## Work request:
Wherever "format" shows up in the records below, copy the whole line.

======== Material supplied ========

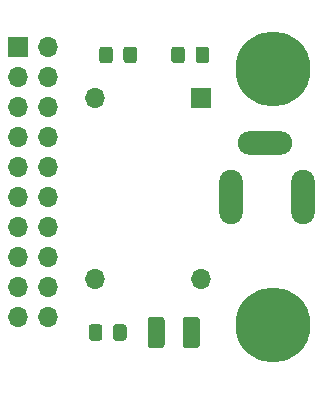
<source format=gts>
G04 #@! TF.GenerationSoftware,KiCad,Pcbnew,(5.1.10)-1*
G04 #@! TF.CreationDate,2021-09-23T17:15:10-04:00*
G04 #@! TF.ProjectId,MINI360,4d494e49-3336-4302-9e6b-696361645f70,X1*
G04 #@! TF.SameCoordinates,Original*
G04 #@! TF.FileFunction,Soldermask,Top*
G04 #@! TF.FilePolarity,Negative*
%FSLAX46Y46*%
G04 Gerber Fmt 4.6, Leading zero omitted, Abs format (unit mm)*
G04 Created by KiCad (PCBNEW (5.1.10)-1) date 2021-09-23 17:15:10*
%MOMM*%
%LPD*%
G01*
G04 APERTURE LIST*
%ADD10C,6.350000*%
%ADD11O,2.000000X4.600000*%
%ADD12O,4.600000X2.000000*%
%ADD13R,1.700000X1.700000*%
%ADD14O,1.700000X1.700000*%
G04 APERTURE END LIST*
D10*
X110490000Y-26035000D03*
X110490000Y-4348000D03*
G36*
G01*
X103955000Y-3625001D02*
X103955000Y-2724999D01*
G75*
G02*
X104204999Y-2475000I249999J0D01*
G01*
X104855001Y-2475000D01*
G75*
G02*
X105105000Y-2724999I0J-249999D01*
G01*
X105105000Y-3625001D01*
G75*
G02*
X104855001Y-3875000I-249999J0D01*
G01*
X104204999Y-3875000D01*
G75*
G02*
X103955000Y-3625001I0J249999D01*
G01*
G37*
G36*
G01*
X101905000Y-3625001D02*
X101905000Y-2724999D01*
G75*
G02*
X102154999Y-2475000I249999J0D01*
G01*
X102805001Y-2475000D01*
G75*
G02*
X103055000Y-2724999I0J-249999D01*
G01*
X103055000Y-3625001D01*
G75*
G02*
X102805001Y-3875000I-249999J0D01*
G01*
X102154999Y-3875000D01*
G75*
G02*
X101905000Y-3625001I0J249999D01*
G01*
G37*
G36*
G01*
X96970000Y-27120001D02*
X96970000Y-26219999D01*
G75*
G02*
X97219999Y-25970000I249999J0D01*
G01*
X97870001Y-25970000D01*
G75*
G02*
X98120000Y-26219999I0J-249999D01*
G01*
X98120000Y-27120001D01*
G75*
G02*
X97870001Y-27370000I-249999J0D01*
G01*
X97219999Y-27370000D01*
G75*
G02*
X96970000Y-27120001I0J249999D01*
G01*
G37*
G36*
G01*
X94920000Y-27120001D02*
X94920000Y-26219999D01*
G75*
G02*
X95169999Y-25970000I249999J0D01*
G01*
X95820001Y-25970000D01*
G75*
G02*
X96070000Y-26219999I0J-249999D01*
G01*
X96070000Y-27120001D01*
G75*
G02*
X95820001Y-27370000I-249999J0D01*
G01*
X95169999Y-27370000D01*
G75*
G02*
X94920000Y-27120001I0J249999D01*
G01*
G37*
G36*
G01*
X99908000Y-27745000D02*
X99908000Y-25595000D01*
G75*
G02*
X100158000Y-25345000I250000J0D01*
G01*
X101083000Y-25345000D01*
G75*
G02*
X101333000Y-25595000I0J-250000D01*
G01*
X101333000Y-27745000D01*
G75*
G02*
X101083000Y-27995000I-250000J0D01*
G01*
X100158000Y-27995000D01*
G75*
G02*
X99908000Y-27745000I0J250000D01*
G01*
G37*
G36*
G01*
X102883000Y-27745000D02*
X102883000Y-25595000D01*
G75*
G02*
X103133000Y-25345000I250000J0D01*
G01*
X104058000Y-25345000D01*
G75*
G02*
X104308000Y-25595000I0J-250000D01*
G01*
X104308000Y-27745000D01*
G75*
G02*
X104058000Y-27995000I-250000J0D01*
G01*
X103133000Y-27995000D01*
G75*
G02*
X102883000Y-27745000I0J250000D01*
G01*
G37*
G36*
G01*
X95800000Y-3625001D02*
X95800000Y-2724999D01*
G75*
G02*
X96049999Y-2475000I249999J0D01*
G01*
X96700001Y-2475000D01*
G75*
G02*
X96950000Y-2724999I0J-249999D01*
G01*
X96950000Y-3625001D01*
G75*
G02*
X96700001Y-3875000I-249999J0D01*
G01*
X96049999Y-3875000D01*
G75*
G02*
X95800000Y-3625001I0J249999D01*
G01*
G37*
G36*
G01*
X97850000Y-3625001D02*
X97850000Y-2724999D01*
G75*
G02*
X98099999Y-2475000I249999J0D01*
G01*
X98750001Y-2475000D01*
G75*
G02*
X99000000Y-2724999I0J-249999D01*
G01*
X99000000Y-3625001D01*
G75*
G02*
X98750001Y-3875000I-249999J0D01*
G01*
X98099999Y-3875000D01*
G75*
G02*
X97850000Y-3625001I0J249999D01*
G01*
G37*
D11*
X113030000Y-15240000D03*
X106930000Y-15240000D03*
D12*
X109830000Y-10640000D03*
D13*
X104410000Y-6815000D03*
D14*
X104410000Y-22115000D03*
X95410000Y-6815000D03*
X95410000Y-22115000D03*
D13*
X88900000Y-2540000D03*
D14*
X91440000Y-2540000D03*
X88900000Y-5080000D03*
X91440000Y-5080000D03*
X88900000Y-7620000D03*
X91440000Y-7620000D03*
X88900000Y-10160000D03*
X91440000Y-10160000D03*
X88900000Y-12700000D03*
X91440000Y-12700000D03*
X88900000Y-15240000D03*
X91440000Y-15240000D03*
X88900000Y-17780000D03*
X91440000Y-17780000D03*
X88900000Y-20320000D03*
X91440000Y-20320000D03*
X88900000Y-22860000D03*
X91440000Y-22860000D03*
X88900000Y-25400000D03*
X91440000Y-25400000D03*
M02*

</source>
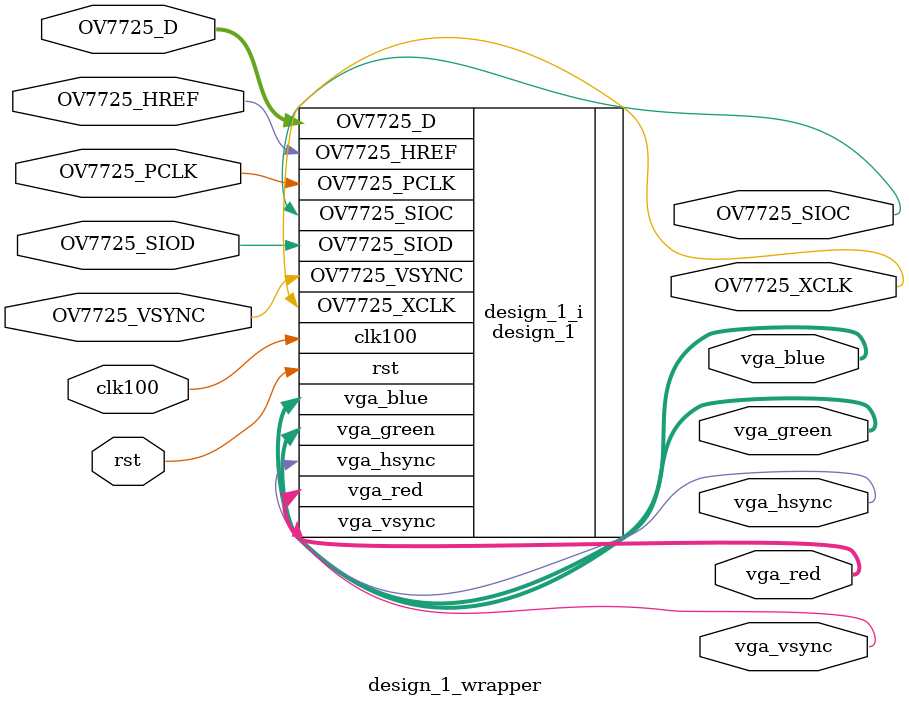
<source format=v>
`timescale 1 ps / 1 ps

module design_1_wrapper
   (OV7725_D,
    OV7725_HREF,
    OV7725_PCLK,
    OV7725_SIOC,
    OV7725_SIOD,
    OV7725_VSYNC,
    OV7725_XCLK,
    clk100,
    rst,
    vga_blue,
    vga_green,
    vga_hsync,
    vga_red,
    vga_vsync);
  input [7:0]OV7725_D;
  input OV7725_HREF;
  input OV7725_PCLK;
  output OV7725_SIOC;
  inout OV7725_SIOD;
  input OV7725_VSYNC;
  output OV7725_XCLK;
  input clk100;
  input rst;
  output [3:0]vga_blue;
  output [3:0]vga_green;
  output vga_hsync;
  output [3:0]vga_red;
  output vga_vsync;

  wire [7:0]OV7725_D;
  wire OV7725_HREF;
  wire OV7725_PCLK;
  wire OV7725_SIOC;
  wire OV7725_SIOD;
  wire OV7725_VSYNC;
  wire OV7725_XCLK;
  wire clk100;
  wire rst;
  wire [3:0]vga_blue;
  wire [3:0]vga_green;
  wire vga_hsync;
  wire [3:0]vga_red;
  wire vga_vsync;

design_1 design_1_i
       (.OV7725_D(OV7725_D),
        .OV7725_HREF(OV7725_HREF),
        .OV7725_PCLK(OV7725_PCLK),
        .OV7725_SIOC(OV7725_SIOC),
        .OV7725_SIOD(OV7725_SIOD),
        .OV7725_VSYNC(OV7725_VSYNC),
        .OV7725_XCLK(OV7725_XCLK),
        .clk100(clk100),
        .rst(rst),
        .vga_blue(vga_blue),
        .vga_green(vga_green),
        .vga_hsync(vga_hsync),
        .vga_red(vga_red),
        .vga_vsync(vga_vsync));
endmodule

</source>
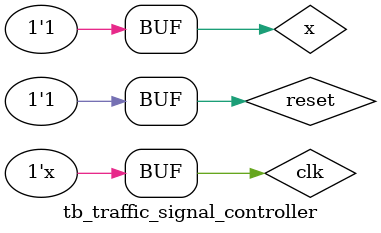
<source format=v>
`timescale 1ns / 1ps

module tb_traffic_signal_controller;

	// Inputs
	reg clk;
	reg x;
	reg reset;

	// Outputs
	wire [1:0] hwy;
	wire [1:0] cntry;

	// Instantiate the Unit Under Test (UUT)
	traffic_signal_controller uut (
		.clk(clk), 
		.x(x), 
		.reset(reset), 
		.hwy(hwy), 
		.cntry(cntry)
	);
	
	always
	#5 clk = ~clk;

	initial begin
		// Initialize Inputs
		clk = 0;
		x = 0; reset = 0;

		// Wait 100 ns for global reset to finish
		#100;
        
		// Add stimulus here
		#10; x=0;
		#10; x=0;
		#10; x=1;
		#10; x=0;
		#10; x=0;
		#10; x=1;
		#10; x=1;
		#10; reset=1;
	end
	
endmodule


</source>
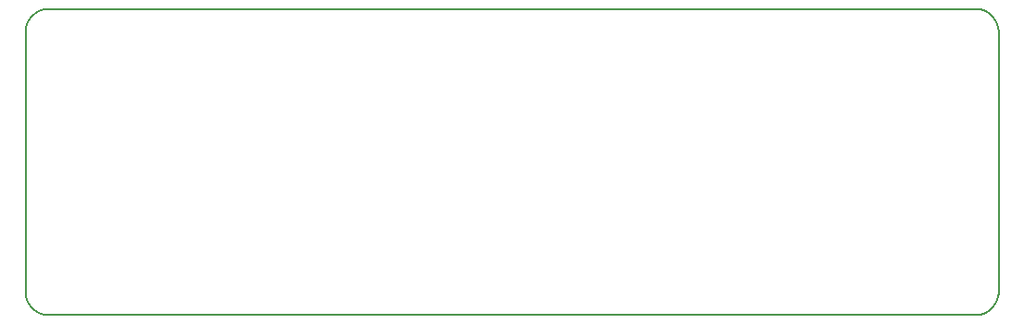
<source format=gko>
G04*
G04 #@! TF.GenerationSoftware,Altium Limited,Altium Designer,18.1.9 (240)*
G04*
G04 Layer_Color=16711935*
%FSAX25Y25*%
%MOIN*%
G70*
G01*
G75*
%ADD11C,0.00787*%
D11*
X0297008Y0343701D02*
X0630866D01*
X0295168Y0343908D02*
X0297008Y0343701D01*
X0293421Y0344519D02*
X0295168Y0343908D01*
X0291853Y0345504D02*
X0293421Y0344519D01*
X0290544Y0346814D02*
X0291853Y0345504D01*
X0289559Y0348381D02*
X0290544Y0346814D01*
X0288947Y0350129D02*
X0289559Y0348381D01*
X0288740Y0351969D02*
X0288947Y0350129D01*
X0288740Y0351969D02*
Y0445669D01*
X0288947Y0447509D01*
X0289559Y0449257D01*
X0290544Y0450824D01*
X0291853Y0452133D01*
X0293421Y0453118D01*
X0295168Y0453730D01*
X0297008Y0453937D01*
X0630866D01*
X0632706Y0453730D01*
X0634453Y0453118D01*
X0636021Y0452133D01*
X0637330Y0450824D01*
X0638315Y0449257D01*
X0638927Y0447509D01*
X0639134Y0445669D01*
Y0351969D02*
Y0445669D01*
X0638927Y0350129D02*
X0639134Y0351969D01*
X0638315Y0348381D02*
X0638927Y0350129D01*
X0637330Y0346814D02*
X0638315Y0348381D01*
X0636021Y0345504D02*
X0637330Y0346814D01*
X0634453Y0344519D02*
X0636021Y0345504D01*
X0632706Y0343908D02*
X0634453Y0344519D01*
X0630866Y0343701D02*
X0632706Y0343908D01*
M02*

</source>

========
======== Material supplied ========

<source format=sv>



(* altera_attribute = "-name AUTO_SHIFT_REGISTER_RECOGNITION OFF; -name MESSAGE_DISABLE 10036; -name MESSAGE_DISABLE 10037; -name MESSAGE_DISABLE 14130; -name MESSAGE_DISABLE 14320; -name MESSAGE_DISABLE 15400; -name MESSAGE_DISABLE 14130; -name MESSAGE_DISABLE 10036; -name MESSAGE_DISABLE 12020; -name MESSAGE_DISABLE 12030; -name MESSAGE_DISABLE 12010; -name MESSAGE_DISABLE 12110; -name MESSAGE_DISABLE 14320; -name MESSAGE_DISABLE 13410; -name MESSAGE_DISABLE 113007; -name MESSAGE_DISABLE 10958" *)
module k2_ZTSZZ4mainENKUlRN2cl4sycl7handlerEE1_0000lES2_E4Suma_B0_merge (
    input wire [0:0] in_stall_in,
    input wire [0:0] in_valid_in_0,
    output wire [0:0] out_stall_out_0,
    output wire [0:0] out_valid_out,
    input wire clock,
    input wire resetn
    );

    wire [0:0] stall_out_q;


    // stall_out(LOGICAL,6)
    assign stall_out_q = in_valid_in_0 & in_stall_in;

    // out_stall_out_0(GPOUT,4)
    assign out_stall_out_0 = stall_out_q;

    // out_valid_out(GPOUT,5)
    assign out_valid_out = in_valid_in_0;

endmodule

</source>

========

## Finished exercise:
<source format=gts>
G04 Gerber Fmt 4.6, Leading zero omitted, Abs format (unit mm)*
<source format=v>
<source format=v>
<source format=gko>
<source format=sv>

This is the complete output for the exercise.